African Americans have been involved in rodeo since its cattle-herding roots. Black cowboys were involved in various rodeos and competitions since the 1800s and made significant contributions to the field. Bill Pickett has been credited with inventing “bulldogging” or steer wrestling around 1900, and the event has since become a standard rodeo competition. Jesse Stahl was famous for his saddle bronc ridding abilities. Both have been since inducted into the Cowboy Hall of Fame in Oklahoma City, Oklahoma. Since black cowboys were kept out of white-sponsored events, they were forced to set up their own. The “Soul Circuit” was a loose schedule of minority rodeos in the Texas Gulf region in the 1940s, specifically in small rural towns that have historical ties to cattle-herding. The SCCA emerged out of these Soul Circuit rodeos, creating events that supported black riders.

The SCCA sponsored “All Colored” rodeo events, particularly in Oklahoma and Texas, building on the legacy of Soul Circuits. Myrtis Dightman was perhaps the most well-known member of the SCCA, and he eventually moved on to PRCA events. In 1966, Dightman became the first African American to qualify for the PRCA National Finals Rodeo. It would not be until 1982 that a black rider named Charlie Sampson would win the finals. By the 1960s and 1970s as civil rights legislation was passed and Jim Crow laws repealed, there was a lesser need for a “colored” rodeo organization and black riders began to join the PRCA in higher numbers.
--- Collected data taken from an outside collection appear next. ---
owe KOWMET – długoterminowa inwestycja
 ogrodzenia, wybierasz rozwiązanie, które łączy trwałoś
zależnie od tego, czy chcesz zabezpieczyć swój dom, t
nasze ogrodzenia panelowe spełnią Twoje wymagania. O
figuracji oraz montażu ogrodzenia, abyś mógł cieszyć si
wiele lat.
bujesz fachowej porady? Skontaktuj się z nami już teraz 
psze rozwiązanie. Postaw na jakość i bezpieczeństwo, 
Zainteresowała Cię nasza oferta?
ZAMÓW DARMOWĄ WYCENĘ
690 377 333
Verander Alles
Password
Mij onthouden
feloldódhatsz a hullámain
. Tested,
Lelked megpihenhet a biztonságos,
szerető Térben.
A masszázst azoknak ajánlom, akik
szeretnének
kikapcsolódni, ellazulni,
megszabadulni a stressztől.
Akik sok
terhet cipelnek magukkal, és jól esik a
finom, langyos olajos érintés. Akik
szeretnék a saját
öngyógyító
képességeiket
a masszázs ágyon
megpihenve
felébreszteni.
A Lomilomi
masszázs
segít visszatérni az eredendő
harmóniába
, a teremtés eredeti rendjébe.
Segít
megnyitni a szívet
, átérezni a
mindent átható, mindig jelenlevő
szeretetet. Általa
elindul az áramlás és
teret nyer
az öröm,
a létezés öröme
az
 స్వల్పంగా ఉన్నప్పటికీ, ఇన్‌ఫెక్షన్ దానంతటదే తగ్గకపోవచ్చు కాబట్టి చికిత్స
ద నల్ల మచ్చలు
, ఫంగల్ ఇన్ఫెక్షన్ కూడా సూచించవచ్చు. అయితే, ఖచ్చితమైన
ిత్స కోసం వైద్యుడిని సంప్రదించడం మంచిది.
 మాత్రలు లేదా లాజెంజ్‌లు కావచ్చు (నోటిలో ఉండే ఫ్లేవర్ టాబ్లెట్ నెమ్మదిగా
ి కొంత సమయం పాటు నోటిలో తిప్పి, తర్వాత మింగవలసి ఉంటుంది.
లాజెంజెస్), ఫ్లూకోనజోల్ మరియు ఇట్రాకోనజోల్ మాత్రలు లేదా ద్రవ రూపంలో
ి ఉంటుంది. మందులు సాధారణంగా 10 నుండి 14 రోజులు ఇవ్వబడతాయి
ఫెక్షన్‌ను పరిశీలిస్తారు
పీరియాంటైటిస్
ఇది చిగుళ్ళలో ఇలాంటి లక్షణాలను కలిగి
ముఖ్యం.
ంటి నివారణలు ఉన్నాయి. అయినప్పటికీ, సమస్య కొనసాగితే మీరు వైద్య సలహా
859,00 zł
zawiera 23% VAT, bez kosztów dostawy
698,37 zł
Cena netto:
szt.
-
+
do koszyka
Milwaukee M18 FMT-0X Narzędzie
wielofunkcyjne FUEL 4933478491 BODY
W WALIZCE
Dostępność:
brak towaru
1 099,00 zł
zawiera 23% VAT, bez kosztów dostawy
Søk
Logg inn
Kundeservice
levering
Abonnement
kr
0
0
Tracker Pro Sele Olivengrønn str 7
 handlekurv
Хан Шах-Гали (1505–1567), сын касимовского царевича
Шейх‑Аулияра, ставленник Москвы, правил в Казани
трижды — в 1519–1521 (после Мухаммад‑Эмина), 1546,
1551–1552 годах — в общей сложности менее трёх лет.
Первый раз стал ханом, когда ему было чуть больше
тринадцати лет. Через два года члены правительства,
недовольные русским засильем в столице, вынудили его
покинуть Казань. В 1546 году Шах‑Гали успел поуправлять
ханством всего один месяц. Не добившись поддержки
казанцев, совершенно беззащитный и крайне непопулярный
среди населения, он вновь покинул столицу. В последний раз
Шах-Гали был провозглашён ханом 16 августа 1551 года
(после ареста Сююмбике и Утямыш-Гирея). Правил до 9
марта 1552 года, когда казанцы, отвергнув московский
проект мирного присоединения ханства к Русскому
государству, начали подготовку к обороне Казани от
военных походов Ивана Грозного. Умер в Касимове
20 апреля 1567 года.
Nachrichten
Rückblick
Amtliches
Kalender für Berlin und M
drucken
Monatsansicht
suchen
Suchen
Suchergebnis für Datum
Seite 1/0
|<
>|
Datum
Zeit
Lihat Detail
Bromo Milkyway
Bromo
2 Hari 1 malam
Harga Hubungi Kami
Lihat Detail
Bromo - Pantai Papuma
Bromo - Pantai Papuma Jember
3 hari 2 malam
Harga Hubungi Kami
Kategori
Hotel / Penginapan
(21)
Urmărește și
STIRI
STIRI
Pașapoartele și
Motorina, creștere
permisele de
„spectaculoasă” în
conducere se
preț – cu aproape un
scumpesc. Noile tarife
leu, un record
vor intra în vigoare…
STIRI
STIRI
The legacy of the SCCA can still be seen today as other black rodeo competitions still exist. Cleo Hearn is a black cowboy who got his start at rodeos in Texas and Oklahoma sponsored by the SCCA. He went on to join the PRCA and established the U2 Rodeo Production Company in 1977, which puts on the Cowboys of Color Rodeo Tour, the largest multicultural rodeo in the United States, continuing the legacy of the organization that gave him his start.

Sources:
Bruce A. Glasrud and Michael N. Searles, Black Cowboys in the American West: On the Range, on the Stage, Behind the Badge (Norman: University of Oklahoma Press, 2016); George B. Kirsh, Othello Harris, and Claire Nolte, Encyclopedia of Ethnicity & Sports in the U.S. (Westport, CT: Greenwood Press, 2000); James L. Conyers, African American Consciousness: Past and Present (New Brunswick, N.J.: Transaction Publishers, 2012); Tracy Owners Patton and Sally M. Schedlock, “Let’s Go, Let’s Show, Let’s Rodeo: African Americans and the History of Rodeo,” The Journal of African American History 96 no. 4 (2011).